*Extracted data entries:*
○ ○ ○ ○ ○ ○ ○
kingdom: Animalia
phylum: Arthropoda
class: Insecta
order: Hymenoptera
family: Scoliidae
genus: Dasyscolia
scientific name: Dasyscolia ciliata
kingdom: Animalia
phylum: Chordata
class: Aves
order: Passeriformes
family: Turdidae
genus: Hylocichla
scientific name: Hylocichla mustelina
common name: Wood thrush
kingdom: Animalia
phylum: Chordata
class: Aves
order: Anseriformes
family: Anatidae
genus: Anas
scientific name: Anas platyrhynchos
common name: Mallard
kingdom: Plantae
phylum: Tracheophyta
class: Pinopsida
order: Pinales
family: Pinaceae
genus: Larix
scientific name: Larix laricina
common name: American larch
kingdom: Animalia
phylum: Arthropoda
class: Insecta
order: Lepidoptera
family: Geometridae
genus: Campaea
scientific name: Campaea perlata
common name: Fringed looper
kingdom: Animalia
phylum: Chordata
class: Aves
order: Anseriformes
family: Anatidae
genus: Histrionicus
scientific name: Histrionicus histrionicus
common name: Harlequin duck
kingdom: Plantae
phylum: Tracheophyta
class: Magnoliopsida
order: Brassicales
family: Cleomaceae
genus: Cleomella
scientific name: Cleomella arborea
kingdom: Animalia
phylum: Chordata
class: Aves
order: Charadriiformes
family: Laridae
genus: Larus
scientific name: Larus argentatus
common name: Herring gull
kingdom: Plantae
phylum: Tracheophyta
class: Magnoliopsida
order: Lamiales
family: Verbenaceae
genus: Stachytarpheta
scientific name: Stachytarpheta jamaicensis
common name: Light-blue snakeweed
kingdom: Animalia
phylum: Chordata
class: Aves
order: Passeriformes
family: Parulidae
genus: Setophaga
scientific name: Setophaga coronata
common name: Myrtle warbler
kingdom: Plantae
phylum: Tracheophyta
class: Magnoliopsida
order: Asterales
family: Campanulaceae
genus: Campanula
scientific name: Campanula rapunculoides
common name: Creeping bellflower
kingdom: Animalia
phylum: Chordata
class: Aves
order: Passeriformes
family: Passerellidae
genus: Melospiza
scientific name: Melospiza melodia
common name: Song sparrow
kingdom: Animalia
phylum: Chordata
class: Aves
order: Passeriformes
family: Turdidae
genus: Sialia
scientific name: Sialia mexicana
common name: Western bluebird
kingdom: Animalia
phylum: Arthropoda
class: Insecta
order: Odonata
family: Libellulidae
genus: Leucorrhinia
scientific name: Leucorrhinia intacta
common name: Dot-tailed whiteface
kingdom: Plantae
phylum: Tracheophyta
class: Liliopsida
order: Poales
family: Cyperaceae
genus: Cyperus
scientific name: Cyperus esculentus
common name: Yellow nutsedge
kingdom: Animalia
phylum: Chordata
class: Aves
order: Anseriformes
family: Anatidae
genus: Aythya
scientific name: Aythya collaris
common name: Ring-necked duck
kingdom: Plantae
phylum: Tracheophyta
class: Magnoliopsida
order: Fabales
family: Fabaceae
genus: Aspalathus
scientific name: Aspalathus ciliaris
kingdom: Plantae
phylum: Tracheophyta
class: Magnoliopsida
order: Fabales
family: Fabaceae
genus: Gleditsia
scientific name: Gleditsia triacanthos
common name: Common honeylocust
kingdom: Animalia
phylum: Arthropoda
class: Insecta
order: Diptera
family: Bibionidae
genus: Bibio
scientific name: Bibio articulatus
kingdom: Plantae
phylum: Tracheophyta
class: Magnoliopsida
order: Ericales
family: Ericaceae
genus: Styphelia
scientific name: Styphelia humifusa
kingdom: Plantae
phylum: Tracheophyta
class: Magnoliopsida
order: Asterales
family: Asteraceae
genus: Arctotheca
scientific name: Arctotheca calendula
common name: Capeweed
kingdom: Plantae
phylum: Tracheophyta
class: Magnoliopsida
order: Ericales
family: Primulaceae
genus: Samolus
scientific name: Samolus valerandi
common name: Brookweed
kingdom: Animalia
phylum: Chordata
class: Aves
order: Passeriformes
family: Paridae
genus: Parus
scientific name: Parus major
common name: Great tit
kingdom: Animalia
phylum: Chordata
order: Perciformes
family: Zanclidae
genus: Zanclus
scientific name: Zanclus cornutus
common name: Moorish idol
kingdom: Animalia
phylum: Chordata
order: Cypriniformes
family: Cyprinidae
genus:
○ ○ ○ ○ ○ ○ ○
*Problem description:*
Reproduce all of the records above line for line, keeping every word and the original order.

*Expected answer:*
kingdom: Animalia
phylum: Arthropoda
class: Insecta
order: Hymenoptera
family: Scoliidae
genus: Dasyscolia
scientific name: Dasyscolia ciliata
kingdom: Animalia
phylum: Chordata
class: Aves
order: Passeriformes
family: Turdidae
genus: Hylocichla
scientific name: Hylocichla mustelina
common name: Wood thrush
kingdom: Animalia
phylum: Chordata
class: Aves
order: Anseriformes
family: Anatidae
genus: Anas
scientific name: Anas platyrhynchos
common name: Mallard
kingdom: Plantae
phylum: Tracheophyta
class: Pinopsida
order: Pinales
family: Pinaceae
genus: Larix
scientific name: Larix laricina
common name: American larch
kingdom: Animalia
phylum: Arthropoda
class: Insecta
order: Lepidoptera
family: Geometridae
genus: Campaea
scientific name: Campaea perlata
common name: Fringed looper
kingdom: Animalia
phylum: Chordata
class: Aves
order: Anseriformes
family: Anatidae
genus: Histrionicus
scientific name: Histrionicus histrionicus
common name: Harlequin duck
kingdom: Plantae
phylum: Tracheophyta
class: Magnoliopsida
order: Brassicales
family: Cleomaceae
genus: Cleomella
scientific name: Cleomella arborea
kingdom: Animalia
phylum: Chordata
class: Aves
order: Charadriiformes
family: Laridae
genus: Larus
scientific name: Larus argentatus
common name: Herring gull
kingdom: Plantae
phylum: Tracheophyta
class: Magnoliopsida
order: Lamiales
family: Verbenaceae
genus: Stachytarpheta
scientific name: Stachytarpheta jamaicensis
common name: Light-blue snakeweed
kingdom: Animalia
phylum: Chordata
class: Aves
order: Passeriformes
family: Parulidae
genus: Setophaga
scientific name: Setophaga coronata
common name: Myrtle warbler
kingdom: Plantae
phylum: Tracheophyta
class: Magnoliopsida
order: Asterales
family: Campanulaceae
genus: Campanula
scientific name: Campanula rapunculoides
common name: Creeping bellflower
kingdom: Animalia
phylum: Chordata
class: Aves
order: Passeriformes
family: Passerellidae
genus: Melospiza
scientific name: Melospiza melodia
common name: Song sparrow
kingdom: Animalia
phylum: Chordata
class: Aves
order: Passeriformes
family: Turdidae
genus: Sialia
scientific name: Sialia mexicana
common name: Western bluebird
kingdom: Animalia
phylum: Arthropoda
class: Insecta
order: Odonata
family: Libellulidae
genus: Leucorrhinia
scientific name: Leucorrhinia intacta
common name: Dot-tailed whiteface
kingdom: Plantae
phylum: Tracheophyta
class: Liliopsida
order: Poales
family: Cyperaceae
genus: Cyperus
scientific name: Cyperus esculentus
common name: Yellow nutsedge
kingdom: Animalia
phylum: Chordata
class: Aves
order: Anseriformes
family: Anatidae
genus: Aythya
scientific name: Aythya collaris
common name: Ring-necked duck
kingdom: Plantae
phylum: Tracheophyta
class: Magnoliopsida
order: Fabales
family: Fabaceae
genus: Aspalathus
scientific name: Aspalathus ciliaris
kingdom: Plantae
phylum: Tracheophyta
class: Magnoliopsida
order: Fabales
family: Fabaceae
genus: Gleditsia
scientific name: Gleditsia triacanthos
common name: Common honeylocust
kingdom: Animalia
phylum: Arthropoda
class: Insecta
order: Diptera
family: Bibionidae
genus: Bibio
scientific name: Bibio articulatus
kingdom: Plantae
phylum: Tracheophyta
class: Magnoliopsida
order: Ericales
family: Ericaceae
genus: Styphelia
scientific name: Styphelia humifusa
kingdom: Plantae
phylum: Tracheophyta
class: Magnoliopsida
order: Asterales
family: Asteraceae
genus: Arctotheca
scientific name: Arctotheca calendula
common name: Capeweed
kingdom: Plantae
phylum: Tracheophyta
class: Magnoliopsida
order: Ericales
family: Primulaceae
genus: Samolus
scientific name: Samolus valerandi
common name: Brookweed
kingdom: Animalia
phylum: Chordata
class: Aves
order: Passeriformes
family: Paridae
genus: Parus
scientific name: Parus major
common name: Great tit
kingdom: Animalia
phylum: Chordata
order: Perciformes
family: Zanclidae
genus: Zanclus
scientific name: Zanclus cornutus
common name: Moorish idol
kingdom: Animalia
phylum: Chordata
order: Cypriniformes
family: Cyprinidae
genus:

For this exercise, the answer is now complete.